The way I look at, or try to these days is to run through the following “checklist” (in no order), mostly subconsciously and quickly:

 

  • How sick am I? (e.g. Is the bathroom my new “best friend”? Should I be considering going to ER?)  => this is about the only one where if I say yes, I am definitely staying home

 

  1. What do I have going on at the office? Can they get by without me for the day? (e.g. Important Meetings, period in the project where I play a crucial role, etc)
  2. How much time have I missed lately?
  3. How much vacation time do I have?
  4. How many days are left in the pay period (only important if I do not have enough vacation time)
  5. Who am I working with (Do they have young kids? Is it someone I have a good relationship with and would be worried about putting in a bad spot?)
  6. What are my bills like this month? (Do I have higher than usual bills? Do I have extra expenses? etc)
  7. What is the weather like?
  8. How productive will I be?
  9. If I am on the fence, I may ask my wife what she thinks I should do.
  10. If I am at the doctor’s I will ask them if I should go into the office the next day or stay home. I figure they are trained and know what they are talking about, so I trust their judgement. It also absolves me of any ‘blame’. It allows me to say that I was doing what my doctor advised me to do.

I also weigh things like:

If I stay home I will probably feel better tomorrow and everything will be fine the next day vs. If I drag myself in to the office, I may get worse and miss more than just a day (this is where #8 comes in). This also costs me less money in the long, and is better for everyone involved.

I think to myself that, hey other people get sick and THEY call out; therefore, it is OK for ME to call out. I have as much right to be sick and stay home and take care of myself as they do. They are no better than I am, I am just as human as they

I also look for compromises/middle ground like:

Are there enough days left in the pay period that I can make up the hours by working late/not taking lunch/staying late?

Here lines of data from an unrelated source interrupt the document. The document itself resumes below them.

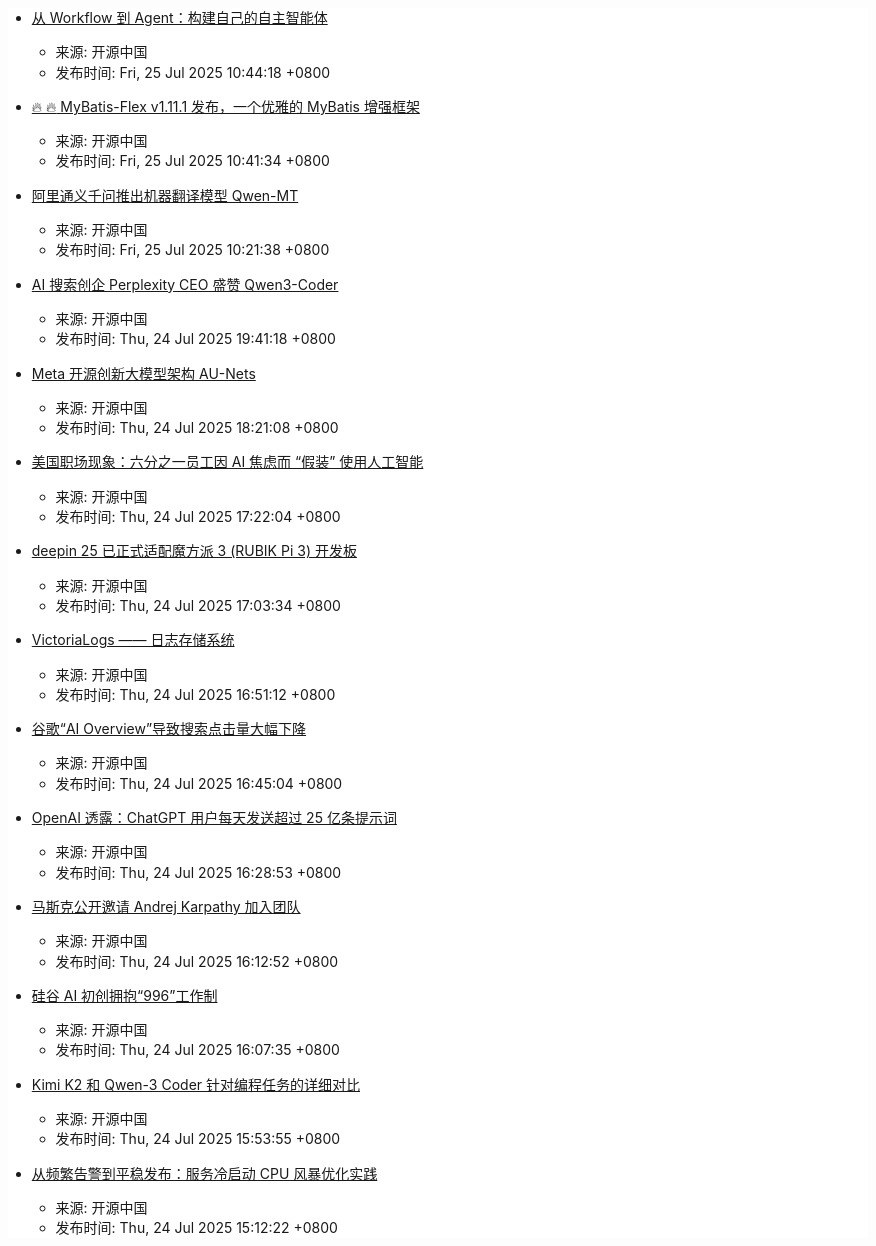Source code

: - [从 Workflow 到 Agent：构建自己的自主智能体](https://my.oschina.net/u/4489239/blog/18685831)
  - 来源: 开源中国
  - 发布时间: Fri, 25 Jul 2025 10:44:18 +0800

- [:fire: :fire: MyBatis-Flex v1.11.1 发布，一个优雅的 MyBatis 增强框架](https://www.oschina.net/news/362256/mybatis-flex-1-11-1)
  - 来源: 开源中国
  - 发布时间: Fri, 25 Jul 2025 10:41:34 +0800

- [阿里通义千问推出机器翻译模型 Qwen-MT](https://www.oschina.net/news/362251)
  - 来源: 开源中国
  - 发布时间: Fri, 25 Jul 2025 10:21:38 +0800

- [AI 搜索创企 Perplexity CEO 盛赞 Qwen3-Coder](https://www.oschina.net/news/362182)
  - 来源: 开源中国
  - 发布时间: Thu, 24 Jul 2025 19:41:18 +0800

- [Meta 开源创新大模型架构 AU-Nets](https://www.oschina.net/news/362169)
  - 来源: 开源中国
  - 发布时间: Thu, 24 Jul 2025 18:21:08 +0800

- [​美国职场现象：六分之一员工因 AI 焦虑而 “假装” 使用人工智能](https://www.oschina.net/news/362155)
  - 来源: 开源中国
  - 发布时间: Thu, 24 Jul 2025 17:22:04 +0800

- [deepin 25 已正式适配魔方派 3 (RUBIK Pi 3) 开发板](https://www.oschina.net/news/362148)
  - 来源: 开源中国
  - 发布时间: Thu, 24 Jul 2025 17:03:34 +0800

- [VictoriaLogs —— 日志存储系统](https://www.oschina.net/p/victorialogs)
  - 来源: 开源中国
  - 发布时间: Thu, 24 Jul 2025 16:51:12 +0800

- [谷歌“AI Overview”导致搜索点击量大幅下降](https://www.oschina.net/news/362143)
  - 来源: 开源中国
  - 发布时间: Thu, 24 Jul 2025 16:45:04 +0800

- [OpenAI 透露：ChatGPT 用户每天发送超过 25 亿条提示词](https://www.oschina.net/news/362137)
  - 来源: 开源中国
  - 发布时间: Thu, 24 Jul 2025 16:28:53 +0800

- [马斯克公开邀请 Andrej Karpathy 加入团队](https://www.oschina.net/news/362132)
  - 来源: 开源中国
  - 发布时间: Thu, 24 Jul 2025 16:12:52 +0800

- [硅谷 AI 初创拥抱“996”工作制](https://www.oschina.net/news/362131/silicon-valley-996-work-schedule)
  - 来源: 开源中国
  - 发布时间: Thu, 24 Jul 2025 16:07:35 +0800

- [Kimi K2 和 Qwen-3 Coder 针对编程任务的详细对比](https://www.oschina.net/news/362129/kimi-k2-vs-qwen-3-coder-coding-comparison)
  - 来源: 开源中国
  - 发布时间: Thu, 24 Jul 2025 15:53:55 +0800

- [从频繁告警到平稳发布：服务冷启动 CPU 风暴优化实践](https://my.oschina.net/vivotech/blog/18685693)
  - 来源: 开源中国
  - 发布时间: Thu, 24 Jul 2025 15:12:22 +0800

Do I feel well enough that I can work from home, but too sick to go into the office physically and/or do I have something contagious?

Can I go in and leave early to accomplish something important but then go home?  (this really comes into play if I am in the center of something or have an important meeting)

I also will send an email to my teammates letting them know I will be out sick, but if something crucial comes up that they need my input for right away they can call me; otherwise, I will deal with any questions when I get back in to the office. This prevents me from feeling like I am abandoning them by providing them with a way to get in touch me if they really need me.

When possible, I also “delegate” things to other members of my team. For example, if I am the primary author on a document, I may ask one of the other people to take ownership of it while I am out to make sure it gets done on time. This also helps with mitigating the feeling of letting people down.

I think that is everything, at least everything I can think of right now. I am getting better with this, I think my wife being in the physical shape she is in from the accident and other health issues, has forced me to change my approach. I have to always keep in mind that she needs me healthy both physically and mentally. I cannot afford to take the same careless risks and disregard for myself that I could when I was single.

Posted: May 13th, 2013 under Uncategorized.